Yesterday, Mario Santos-Sousa called my attention to Isaac Asimov's (1958) short tale "The Feeling of Power," which imagines a computerized future in which due to the success of robot learning, simple arithmetic (and higher other mathematics) is not just displaced, but entirely forgotten among the human population which, for any calculation, relies on hand-held computers. With the ubiquity and cheapness of computer-power, Asimov's future can be very likely if our educational practices and social institutions stop being hospitable to the body of good tricks (and rules) that make up the skill of computing in basic arithmetic. Unsurprisingly doing arithmetic is not the only cultural good trick that has been displaced entirely in Asimov's future.
As an aside, I often find myself thinking, while teaching introductory courses in the history of philosophy, that reading complex, opaque texts (recall) in a linear fashion in extended sittings will become nearly extinct in human populations (with, perhaps, a small number of academics and enthusiasts that prove the rule) unless the 'religions of the book' can ensure that the cognitive and social infrastructure of, what one may call, interpretive reading remains in tact.
In Asimov's imagined future, the capacity of doing arithmetic on paper remains latent in human nature. (I'll leave it to the cognitive philosophers of mathematics to decide how much cultural scaffolding inside and outside the brain needs to stay the same for this to be a realistic commitment--Mario thinks yes, but with qualification [I am less optimistic]). It is central to Asimov's conceit that one has high (scientific) social status if (a) one can score high on tests designed to "smoke out the gifted ones" and (b), thus, one can program computers to develop novel learning programs (that will direct war technologies). However, it is a lowly technician -- bad at test-taking -- who has received the "unusual gift," that is, the rediscovery of written arithmetic (they call it "graphitics").
In fact, the rediscovery of arithmetic turns out to be the result of a "hobby" in which Aub reverse-engineered (by way of the intentional stance) and then imitated ancient artifacts. In the context of a planned, war-economy in which the output of scientific research is captured by the military -- future earth is stuck in a stale-mated war with another planet in which the computers can counter each other's moves* -- this rediscovery is treated as a random ("accident") event, hence, "a gift." Aub commits suicide when he realizes that his rediscovery will be used to build more creative war-machines in which computers are coupled with humans, again.
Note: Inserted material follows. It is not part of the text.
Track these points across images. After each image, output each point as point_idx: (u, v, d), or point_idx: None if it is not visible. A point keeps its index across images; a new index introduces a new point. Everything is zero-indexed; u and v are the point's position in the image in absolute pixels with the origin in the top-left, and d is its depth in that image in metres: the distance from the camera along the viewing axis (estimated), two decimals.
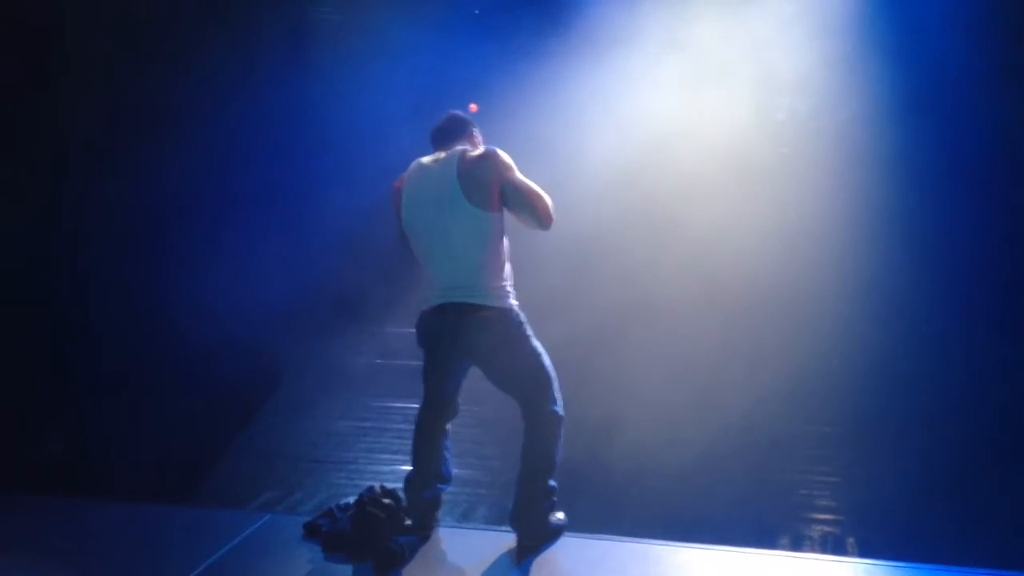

Whatever Asimov's general views on the scientific-military-political complex, he was clearly suspicious of its ideology of meritocracy and the rule of the "talented:" the testing industry cannot predict all forms of ingenuity. While it would be wrong to read off a simple moral of the story -- e.g., anticipating Eisenhower's Farewell Address (recall) military funding of science corrupts all those that get touched by it (although this is certainly one of the story's messages) --, the story evinces a healthy respect for (useless) tinkering and antiquarian curiosity (away from the scientific research frontier).
In the previous paragraph, I rejected the simple moral. I did so because of the significance of Aub's suicide. Aub's suicide reads as follows:
When Project Number began, I thought that others were wiser than I; that graphitics might be put to practical use as a benefit to mankind, to aid in the production of really practical masstransference devices perhaps. But now I see it is to be used only for death and destruction.
That is to say, Aub shared his rediscovery with his superiors for philanthropic purposes. In doing so he reveals that he lacks political knowledge; he fails to understand his own democratic, warrior society. In particular, with the rest of his society, he assumes that high social status and good test-taking skills are a genuine proxy for wisdom. This is a form of foolishness. Asimov, who was, of course, not just a scientific popularizer, but who in his greatest series of novels, The Foundation Series, reflected in the manner of Bacon's Bensalem on the moral role of secret knowledge in aiding the cause of human "progress."
*In fact, Asimov assumes that the computers will be constrained in various ways in their ability to handle computational complexity. And the
You did not finish your thought in the footnote. You stopped at "And the".
Posted by: Aaron Alvarez | 05/07/2015 at 01:26 AM
I finished my thought and then went beyond it. Thank you for catching that. I'll leave, as is.